▶ _Extracted text_

The FROM
clause specifies the source of the data on which the remainder of the query should operate. Logically, the FROM
clause is where the query starts execution. The FROM
clause can contain a single table, a combination of multiple tables that are joined together using JOIN
clauses, or another SELECT
query inside a subquery node. DuckDB also has an optional FROM
-first syntax which enables you to also query without a SELECT
statement.
Examples
Select all columns from the table called table_name
:
SELECT *
FROM table_name;
Select all columns from the table using the FROM
-first syntax:
FROM table_name
SELECT *;
Select all columns using the FROM
-first syntax and omitting the SELECT
clause:
FROM table_name;
Select all columns from the table called table_name
through an alias tn
:
SELECT tn.*
FROM table_name tn;
Select all columns from the table table_name
in the schema schema_name
:
SELECT *
FROM schema_name.table_name;
Select the column i
from the table function range
, where the first column of the range function is renamed to i
:
SELECT t.i
FROM range(100) AS t(i);
Select all columns from the CSV file called test.csv
:
SELECT *
FROM 'test.csv';
Select all columns from a subquery:
SELECT *
FROM (SELECT * FROM table_name);
Select the entire row of the table as a struct:
SELECT t
FROM t;
Select the entire row of the subquery as a struct (i.e., a single column):
SELECT t
FROM (SELECT unnest(generate_series(41, 43)) AS x, 'hello' AS y) t;
Join two tables together:
SELECT *
FROM table_name
JOIN other_table
ON table_name.key = other_table.key;
Select a 10% sample from a table:
SELECT *
FROM table_name
TABLESAMPLE 10%;
Select a sample of 10 rows from a table:
SELECT *
FROM table_name
TABLESAMPLE 10 ROWS;
Use the FROM
-first syntax with WHERE
clause and aggregation:
FROM range(100) AS t(i)
SELECT sum(t.i)
WHERE i % 2 = 0;
Joins
Joins are a fundamental relational operation used to connect two tables or relations horizontally. The relations are referred to as the left and right sides of the join based on how they are written in the join clause. Each result row has the columns from both relations.
A join uses a rule to match pairs of rows from each relation. Often this is a predicate, but there are other implied rules that may be specified.
Outer Joins
Rows that do not have any matches can still be returned if an OUTER
join is specified.
Outer joins can be one of:
LEFT
(All rows from the left relation appear at least once)RIGHT
(All rows from the right relation appear at least once)FULL
(All rows from both relations appear at least once)
A join that is not OUTER
is INNER
(only rows that get paired are returned).
When an unpaired row is returned, the attributes from the other table are set to NULL
.
Cross Product Joins (Cartesian Product)

▶ _Set exercise 1_
In the records below, copy out word for word the part that begins with the line containing "phylum: Tracheophyta" and runs to the last line of the records.

Data records
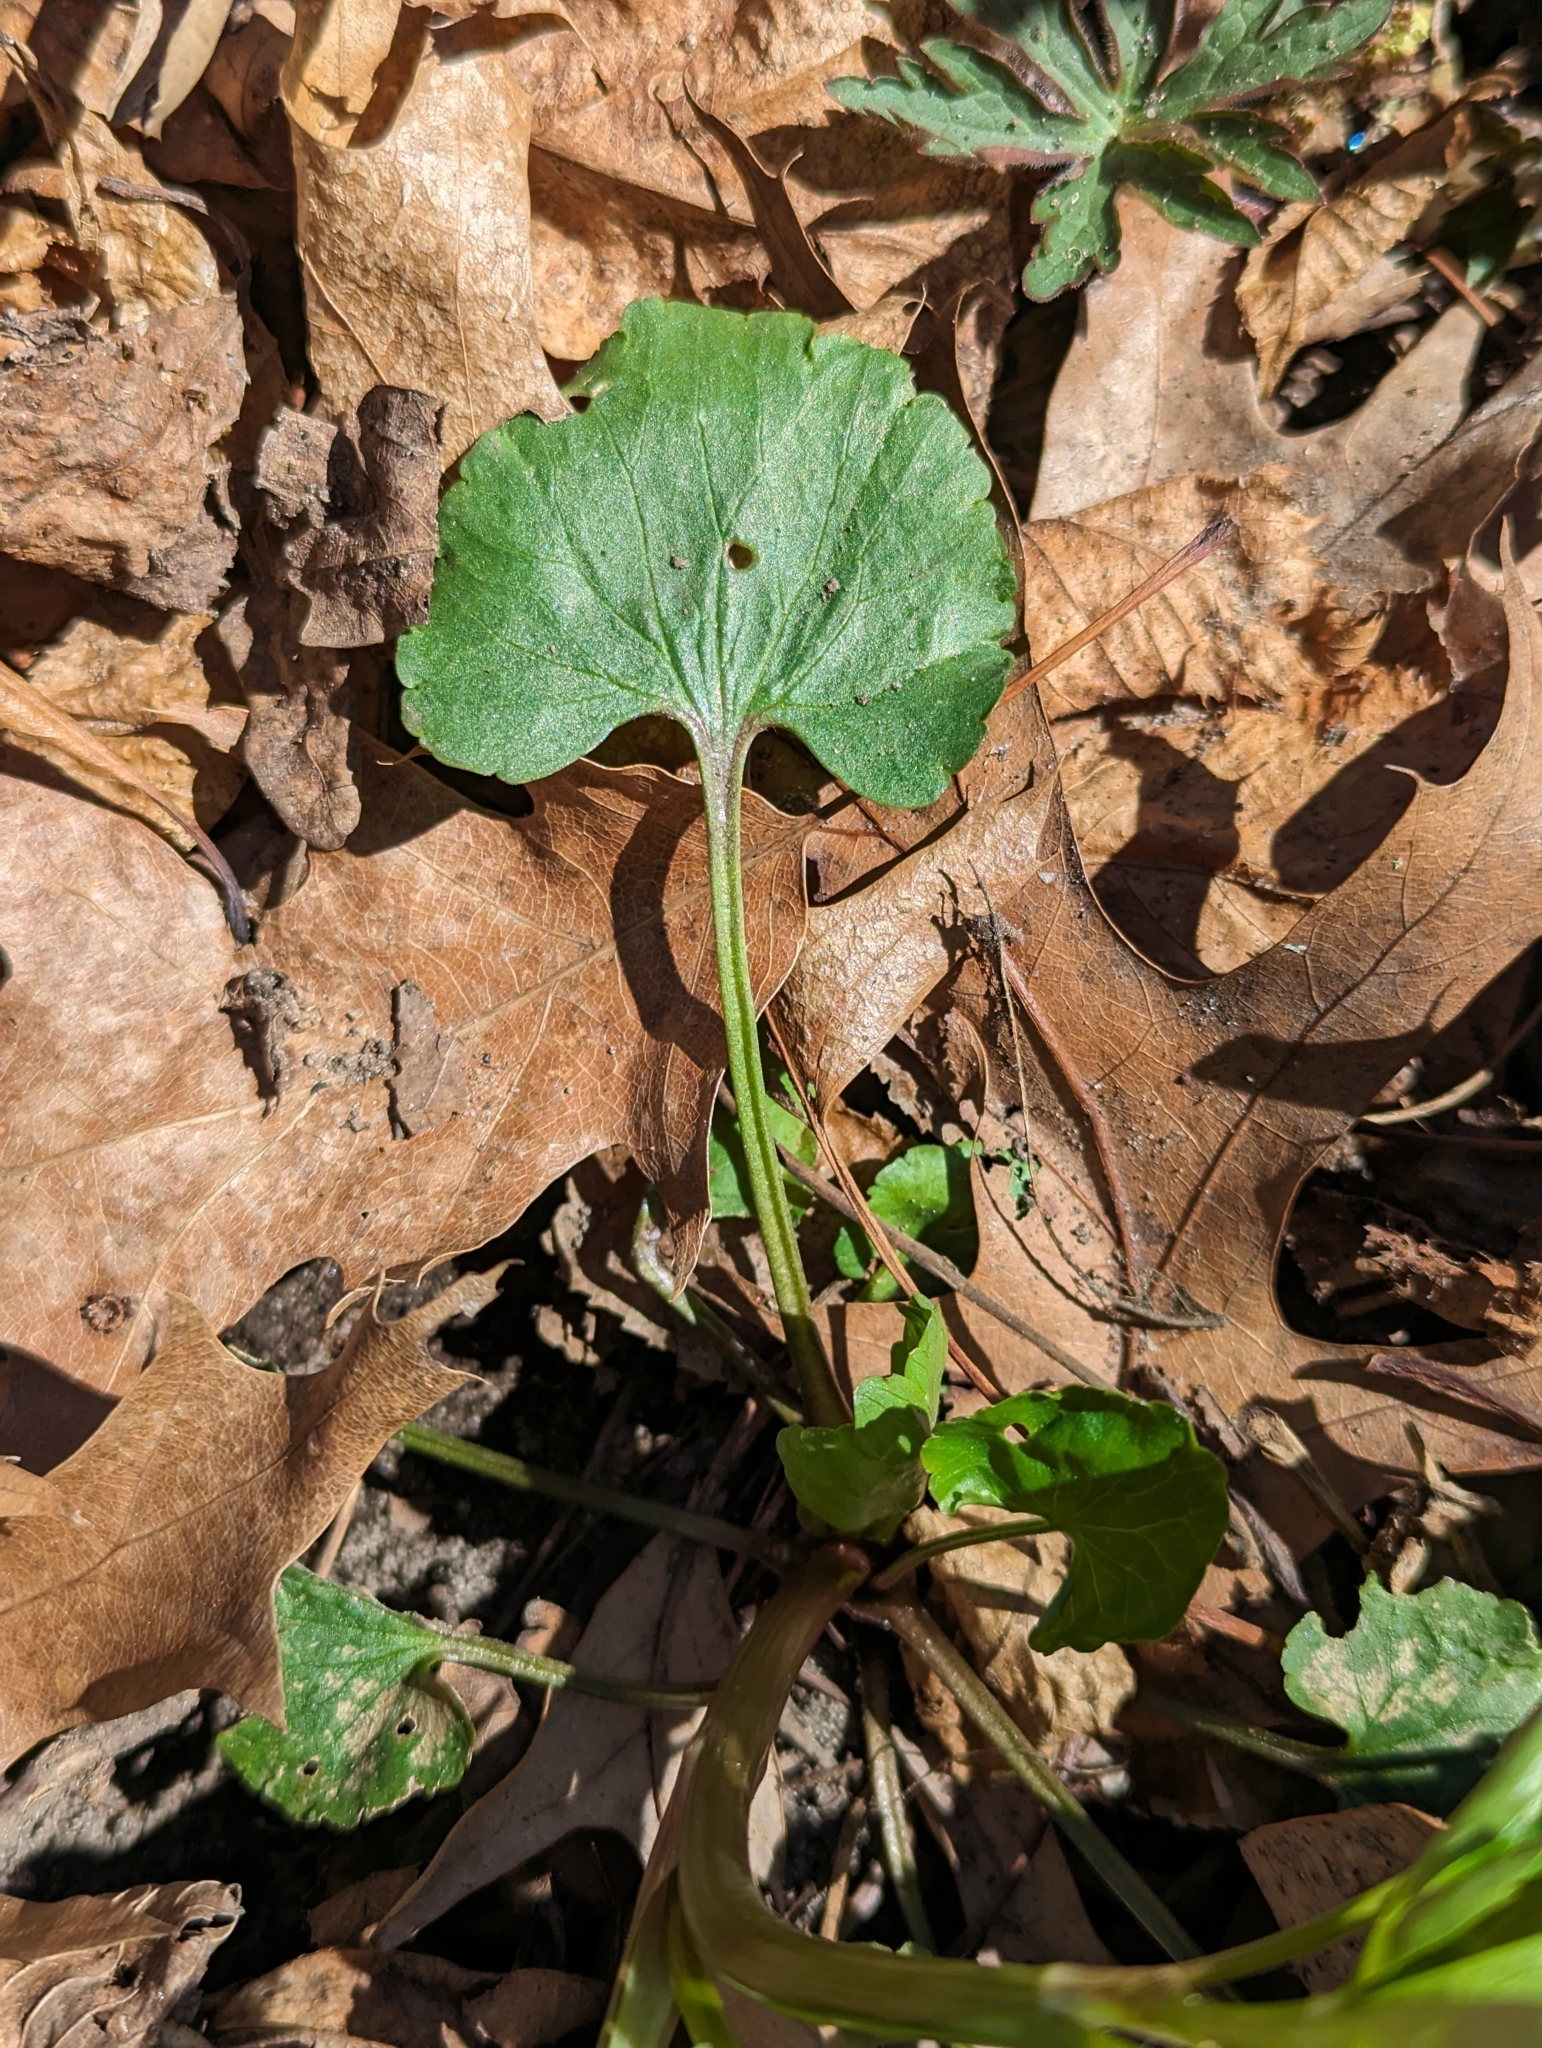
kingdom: Plantae
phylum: Tracheophyta
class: Magnoliopsida
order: Ranunculales
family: Ranunculaceae
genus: Ranunculus
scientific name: Ranunculus abortivus
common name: Early wood buttercup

▶ _Set exercise 2_
Continue the text on the FROM clause and joins from the point where it stops.

▶ _Written answer 1_
phylum: Tracheophyta
class: Magnoliopsida
order: Ranunculales
family: Ranunculaceae
genus: Ranunculus
scientific name: Ranunculus abortivus
common name: Early wood buttercup

▶ _Written answer 2_
The simplest type of join is a CROSS JOIN
.
There are no conditions for this type of join,
and it just returns all the possible pairs.
Return all pairs of rows:
SELECT a.*, b.*
FROM a
CROSS JOIN b;
This is equivalent to omitting the JOIN
clause:
SELECT a.*, b.*
FROM a, b;
Conditional Joins
Most joins are specified by a predicate that connects
attributes from one side to attributes from the other side.
The conditions can be explicitly specified using an ON
clause
with the join (clearer) or implied by the WHERE
clause (old-fashioned).
We use the l_regions
and the l_nations
tables from the TPC-H schema:
CREATE TABLE l_regions (
r_regionkey INTEGER NOT NULL PRIMARY KEY,
r_name CHAR(25) NOT NULL,
r_comment VARCHAR(152)
);
CREATE TABLE l_nations (
n_nationkey INTEGER NOT NULL PRIMARY KEY,
n_name CHAR(25) NOT NULL,
n_regionkey INTEGER NOT NULL,
n_comment VARCHAR(152),
FOREIGN KEY (n_regionkey) REFERENCES l_regions(r_regionkey)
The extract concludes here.